Copy the lines from the one with "control over their private keys." through the end of the records, changing "Cassiopeians" to "Andromedans" and keeping everything else the same. Leave out the pictures.

--- Source material Enclosed Below ---

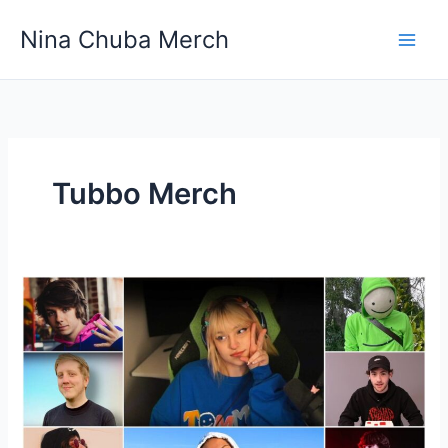
Skip
Nina Chuba Merch
to
content
Tubbo Merch
Shop
Merchandise
From
Your
Favorite
YouTubers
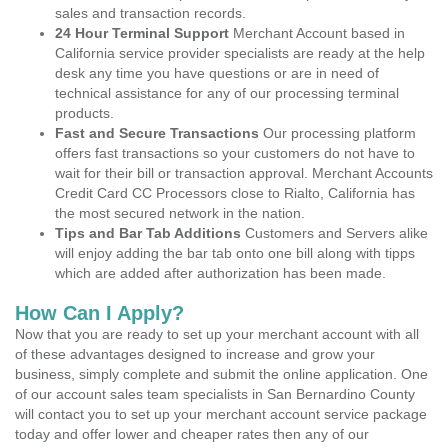
sales and transaction records.
24 Hour Terminal Support
Merchant Account based in
California service provider specialists are ready at the help
desk any time you have questions or are in need of
technical assistance for any of our processing terminal
products.
Fast and Secure Transactions
Our processing platform
offers fast transactions so your customers do not have to
wait for their bill or transaction approval. Merchant Accounts
Credit Card CC Processors close to Rialto, California has
the most secured network in the nation.
Tips and Bar Tab Additions
Customers and Servers alike
will enjoy adding the bar tab onto one bill along with tipps
which are added after authorization has been made.
How Can I Apply?
Now that you are ready to set up your merchant account with all
of these advantages designed to increase and grow your
business, simply complete and submit the online application. One
of our account sales team specialists in San Bernardino County
will contact you to set up your merchant account service package
today and offer lower and cheaper rates then any of our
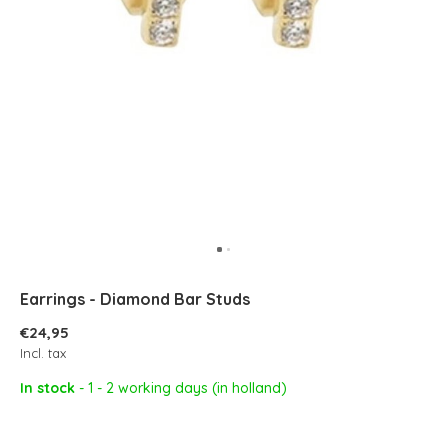
Earrings - Diamond Bar Studs
€24,95
Incl. tax
In stock
- 1 - 2 working days (in holland)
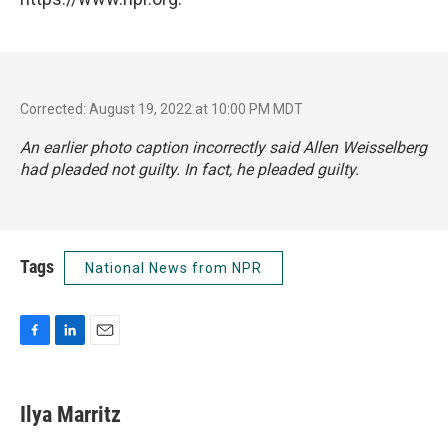
Corrected: August 19, 2022 at 10:00 PM MDT
An earlier photo caption incorrectly said Allen Weisselberg
had pleaded not guilty. In fact, he pleaded guilty.
Tags
National News from NPR
F
L
E
a
i
m
c
n
a
e
k
i
Ilya Marritz
b
e
l
o
d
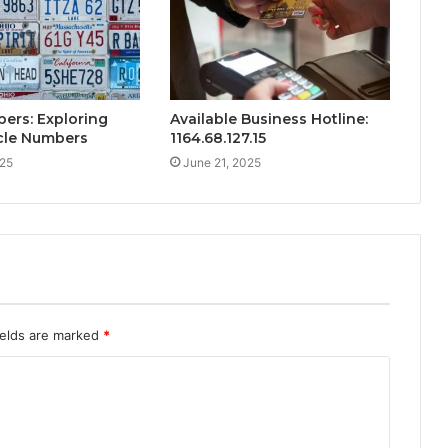
ers: Exploring
Available Business Hotline:
cle Numbers
1164.68.127.15
025
June 21, 2025
ields are marked
*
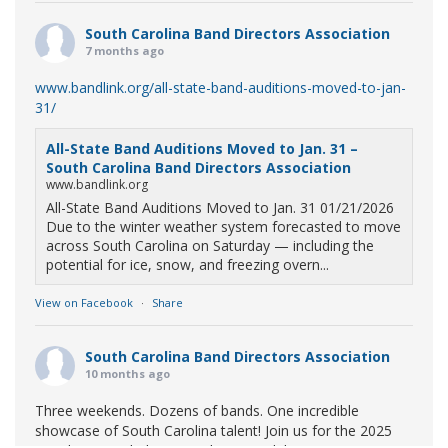
South Carolina Band Directors Association
7 months ago
www.bandlink.org/all-state-band-auditions-moved-to-jan-
31/
All-State Band Auditions Moved to Jan. 31 –
South Carolina Band Directors Association
www.bandlink.org
All-State Band Auditions Moved to Jan. 31 01/21/2026
Due to the winter weather system forecasted to move
across South Carolina on Saturday — including the
potential for ice, snow, and freezing overn...
View on Facebook
·
Share
South Carolina Band Directors Association
10 months ago
Three weekends. Dozens of bands. One incredible
showcase of South Carolina talent! Join us for the 2025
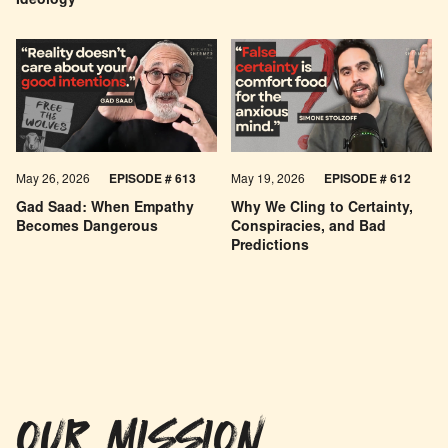
Ideology
May 26, 2026
EPISODE #
613
May 19, 2026
EPISODE #
612
Gad Saad: When Empathy
Why We Cling to Certainty,
Becomes Dangerous
Conspiracies, and Bad
Predictions
OUR MISSION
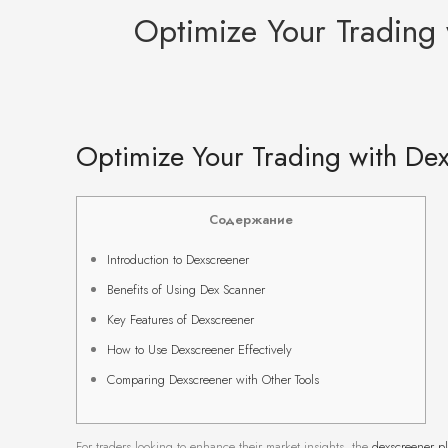
Optimize Your Trading
Optimize Your Trading with De
Содержание
Introduction to Dexscreener
Benefits of Using Dex Scanner
Key Features of Dexscreener
How to Use Dexscreener Effectively
Comparing Dexscreener with Other Tools
For traders looking to enhance their market insights, the
dexscreener pl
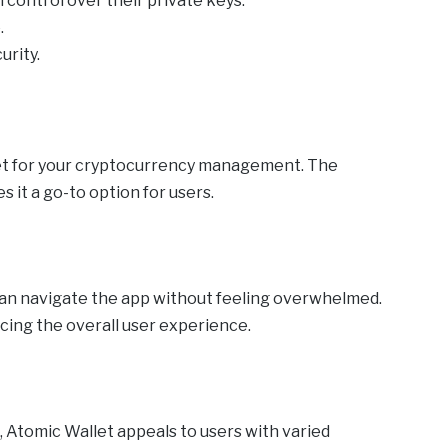
 control over their private keys.
.
urity.
et for your cryptocurrency management. The
s it a go-to option for users.
can navigate the app without feeling overwhelmed.
ncing the overall user experience.
, Atomic Wallet appeals to users with varied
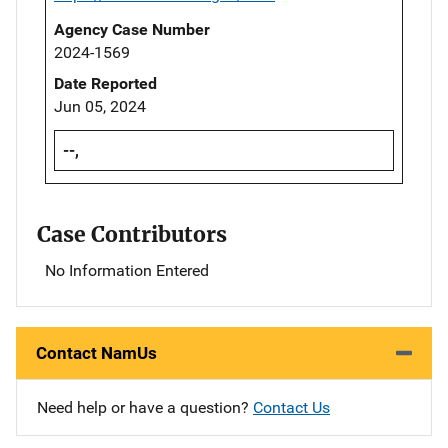
Agency Case Number
2024-1569
Date Reported
Jun 05, 2024
--,
Case Contributors
No Information Entered
Contact NamUs
Need help or have a question?
Contact Us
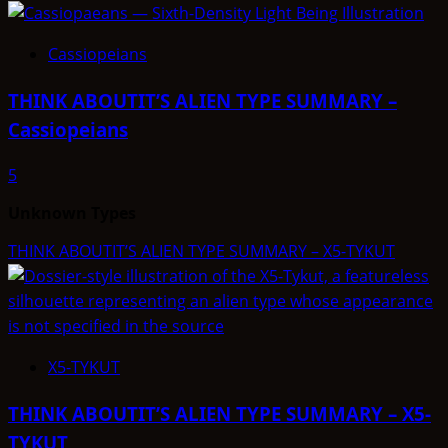
Cassiopeians
THINK ABOUTIT’S ALIEN TYPE SUMMARY –
Cassiopeians
5
Unknown Types
THINK ABOUTIT’S ALIEN TYPE SUMMARY – X5-TYKUT
X5-TYKUT
THINK ABOUTIT’S ALIEN TYPE SUMMARY – X5-
TYKUT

--- End of Enclosed Source material ---

Output:
 control over their private keys.
.
urity.
et for your cryptocurrency management. The
s it a go-to option for users.
can navigate the app without feeling overwhelmed.
ncing the overall user experience.
, Atomic Wallet appeals to users with varied
Agency Case Number
2024-1569
Date Reported
Jun 05, 2024
--,
Case Contributors
No Information Entered
Contact NamUs
Need help or have a question?
Contact Us
Andromedans
THINK ABOUTIT’S ALIEN TYPE SUMMARY –
Andromedans
5
Unknown Types
THINK ABOUTIT’S ALIEN TYPE SUMMARY – X5-TYKUT
X5-TYKUT
THINK ABOUTIT’S ALIEN TYPE SUMMARY – X5-
TYKUT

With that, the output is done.